Back on Sedingham’s main street, I head past Tails towards the corner, then follow the pavement up a slight hill, past a bus stop and a church. There’s a small play park, where a boy is attempting to walk up the slide, and then a row of shops.

Pamela was last seen on the grainy CCTV outside the chip shop that has been offering the same large sausage and chips lunchtime special for as long as I can remember. She would have probably been heading for the bus stop, where she would have caught the number eight that would have taken her to the record shop where her boyfriend worked. She would hang around while he was on shift. Despite not being an employee, there were plenty of customers who later remembered her helping them find items, or who asked for her recommendations.
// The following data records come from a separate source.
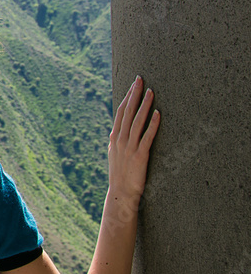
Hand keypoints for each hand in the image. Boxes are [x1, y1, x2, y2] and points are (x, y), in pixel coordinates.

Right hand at [108, 75, 159, 199]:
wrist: (120, 194)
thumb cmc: (120, 175)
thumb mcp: (114, 155)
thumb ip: (117, 141)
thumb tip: (116, 130)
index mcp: (114, 137)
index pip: (120, 112)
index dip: (127, 97)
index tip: (133, 84)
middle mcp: (120, 139)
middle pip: (128, 112)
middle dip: (134, 95)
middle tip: (141, 79)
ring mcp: (129, 147)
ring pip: (137, 121)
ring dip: (144, 105)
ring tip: (151, 92)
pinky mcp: (139, 156)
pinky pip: (147, 137)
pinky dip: (152, 125)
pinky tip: (158, 114)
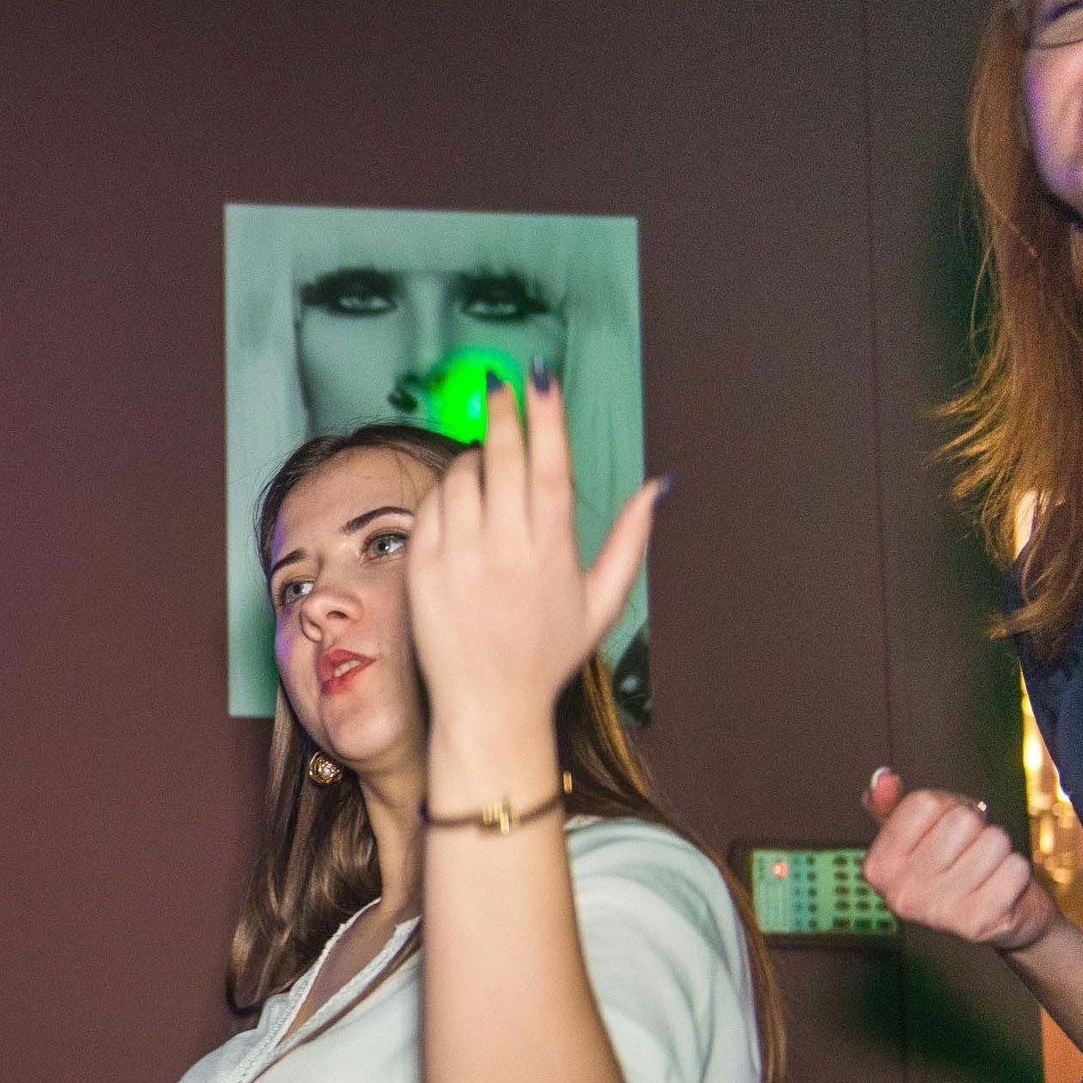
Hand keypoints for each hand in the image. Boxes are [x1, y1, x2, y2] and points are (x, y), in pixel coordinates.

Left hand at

She was known in a way I’d never realised. The owner himself joked that he had two employees for the price of one, saying she helped reorganise the entire stock, unprompted and unpaid.

Except, on that day, nobody saw her get on the bus, the driver didn’t remember her, and she never made it to the record shop.
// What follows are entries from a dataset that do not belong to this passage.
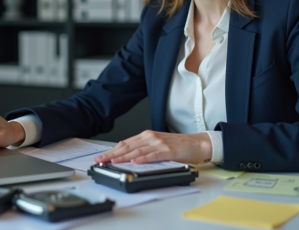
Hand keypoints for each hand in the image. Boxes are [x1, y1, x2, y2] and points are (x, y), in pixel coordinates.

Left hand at [93, 130, 211, 164]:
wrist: (197, 143)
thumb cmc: (178, 145)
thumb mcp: (157, 144)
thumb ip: (143, 148)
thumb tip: (127, 157)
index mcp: (146, 135)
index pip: (124, 143)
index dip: (111, 150)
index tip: (101, 157)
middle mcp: (151, 137)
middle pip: (127, 146)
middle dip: (112, 154)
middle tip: (100, 160)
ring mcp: (159, 143)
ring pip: (137, 151)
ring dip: (123, 157)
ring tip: (112, 162)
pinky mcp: (168, 151)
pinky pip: (153, 155)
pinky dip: (143, 159)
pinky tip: (134, 162)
The last person she spoke to was in the mini supermarket, next to the chip shop. Pamela bought a packet of cigarettes – something else over which we argued – and she told the girl behind the counter that she liked her Metallica T-shirt. Pamela paid, then left.

The shop is a Londis now, with an A-frame sign outside advertising ice lollies, and a bin that has scorch marks across the top, plus a graffitied ‘AJ’ on the side.

I’m on the spot where my daughter was last seen.

Three days later, the body of Pamela Mallory was found in a gully near a sewer outlet around six miles from this spot. Thenext time I saw my daughter was for the official identification in the mortuary, ahead of the autopsy. There was a single jet-black plastic stud in one of her earlobes, while the other was bare.

Pamela was a victim of the Earring Killer – the first in six years since Sarah Graham; the eighth in sixteen years.

And then, precisely as Harry Bailey said, Pamela became a number. His wife, Janine, was number two; Pamela was number eight. Articles would be written in which the name ‘Pamela’ was barely used, yet the number ‘eight’ appeared multiple times. There was a clamour, a rush. Would the Earring Killer reach double figures? How long would it take?

People looked at me differently, and they talked about Pamela differently. That’s how people like Harry Bailey at the cricket club, and Alan Ilverston, who lives on the canal, came into my life. Others, too. So many others. We’re all connected by a single person – the Earring Killer.

Pamela Mallory became number eight – but she wasn’t the last.

SATURDAY

THIRTY-TWO

Vivian Mallory looks hardly anything like the profile photo on her author website. In that, she has flowing gingery locks, and a curt, tight, non-expression as she stares at a point a fraction off-camera. In real life, she’s greyer, and older. The wrinkles are deeper and a general tiredness hangs over her, as if she hasn’t had a proper night’s sleep since she first started using a keyboard.

Perhaps all authors are greyer, older, wrinklier, and more tired in real life?

She’s happy to see me, though.

‘Eve, my word! Gosh! It’s been such a long time, hasn’t it?’

I wish I remembered her but Vivian is a mystery to me. She was Mum’s friend, and I know the name, though there’s no recognition on my end beyond the author website through which I trawled last night. I sent an email through her page and woke to find a reply inviting me to her house. I’m not sure why, but I assumed creative types lived in massive houses but Vivian’s is an unassuming end of terrace that’s part of a housing association block. A pizza menu is hanging half from her letterbox but she ignores it as she waves me inside.

We go through the whole ‘Tea? Coffee?’ thing, before we end up in her living room. A pair of battered sofas are more for comfort than appearance, which I think is the best way. I’m almost swallowed as we sit across from one another.

‘It was such a delight to see your name in my email,’ Vivian says. ‘I saw “Falconer” and instantly thought of your mum. I thought it was a coincidence, then I realised it was you.’

I’m a little blank, because there’s such familiarity from her that I can’t return.

‘You said you wanted to ask something about your mum…?’ she prompts.